The Department for Environment, Food and Rural Affairs (Defra) said Bewdley in Worcestershire will have its temporary flood barriers replaced to better protect homes and businesses battered by Storm Christoph in January.
The temporary defences failed when floods hit the Worcestershire town, and Prime Minister Boris Johnson was heckled by residents and branded a “traitor” for failing to meet the badly affected communities.
Six months on, flooding minister Rebecca Pow is set to announce the scheme, and a further £4.5 million which will be invested in smaller projects within the Severn Valley.

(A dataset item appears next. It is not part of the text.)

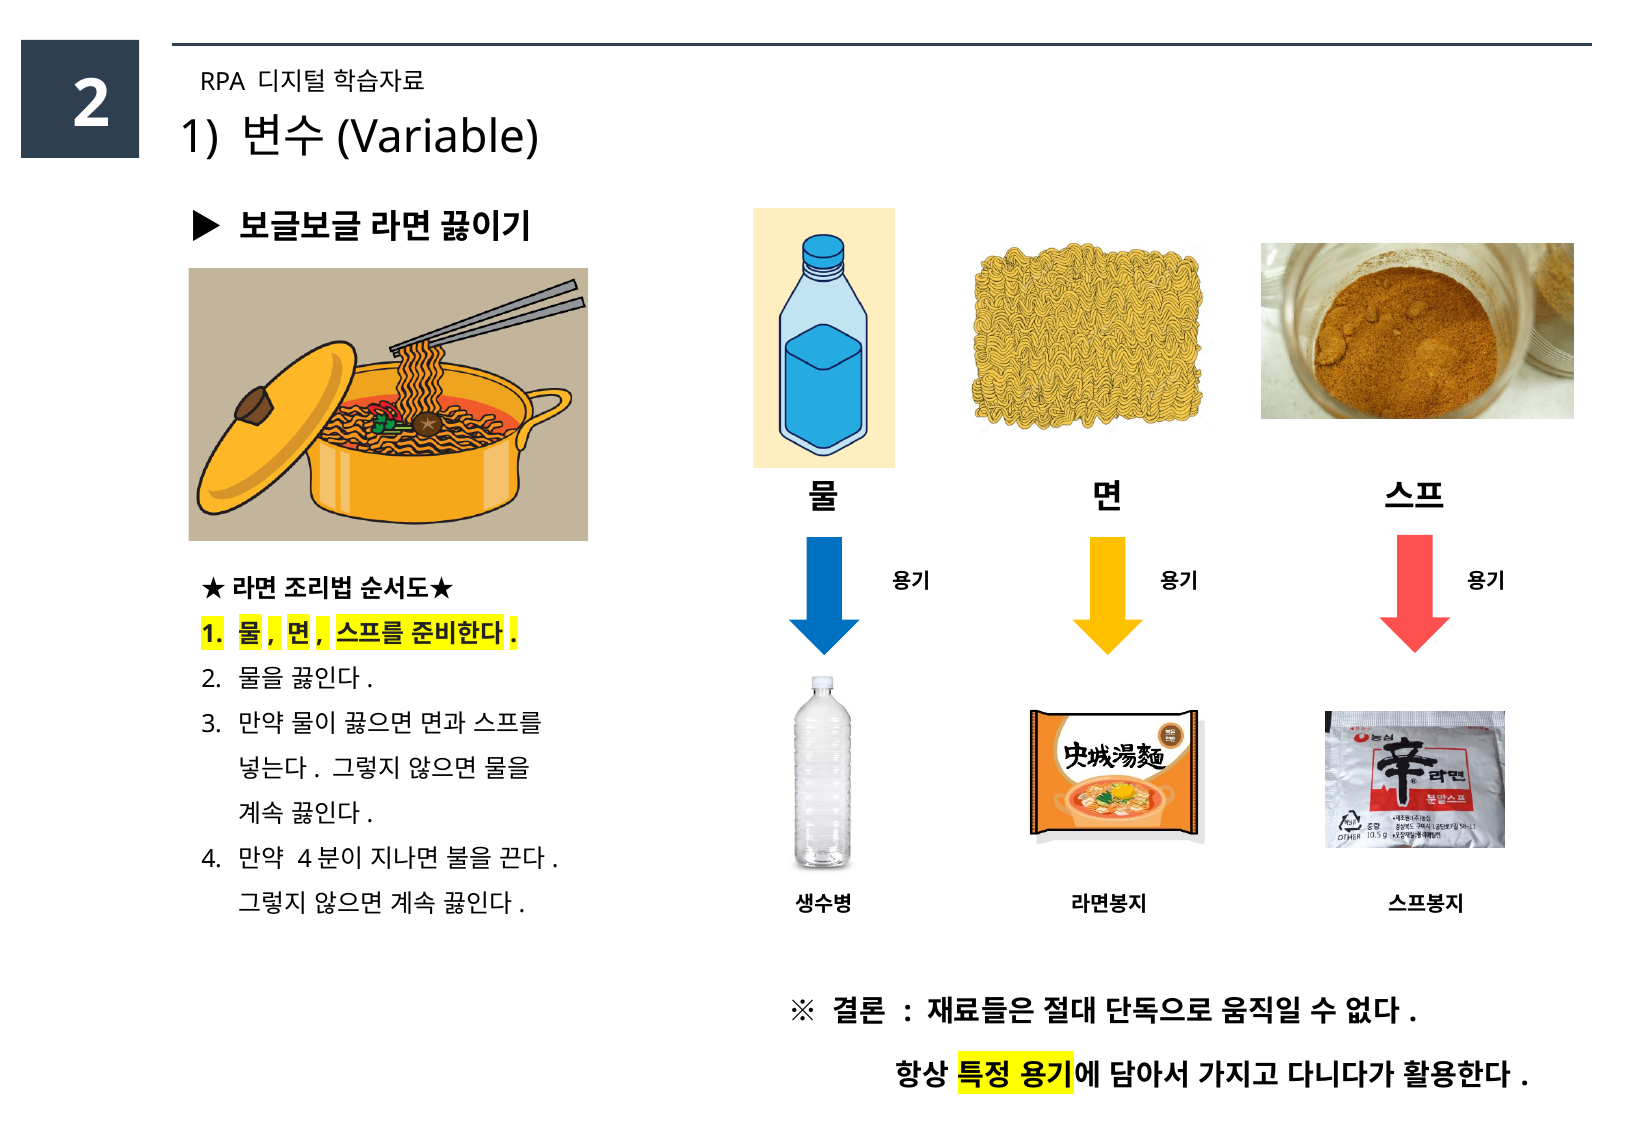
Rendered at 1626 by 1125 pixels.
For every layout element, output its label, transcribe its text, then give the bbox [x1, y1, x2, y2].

Defra said the money would help tackle flooding in the long term, using natural flood management techniques such as floodplain reconnection, wetland creation, woody debris dams and woodland planting to “slow the flow” of water upstream of Shrewsbury.
The minister said: “Flooding is a devastating experience, as people in Bewdley know only too well.
“The new Beales Corner scheme, combined with flood alleviation projects further up the Severn Valley, will help significantly reduce the risk of flooding in this area in future.
“It’s just one part of our wider action on flooding supported by our commitment of a record-breaking £5.2 billion across England between now and 2027, to better protect hundreds of thousands more homes.”
Defra said funding for the scheme was being made available through the Government’s £170 million economic recovery funding package, announced last year, aimed at accelerating work on ‘shovel-ready’ flood defence schemes across England.
Emma Howard Boyd, chair of the Environment Agency, said: “I know from meeting members of the community in Bewdley that flooding here is a constant worry.
“The Environment Agency has made progress in tackling flooding in the Severn Valley and a permanent defence at Beales Corner, as well as schemes further upstream to slow water flow, will help better protect homes and businesses.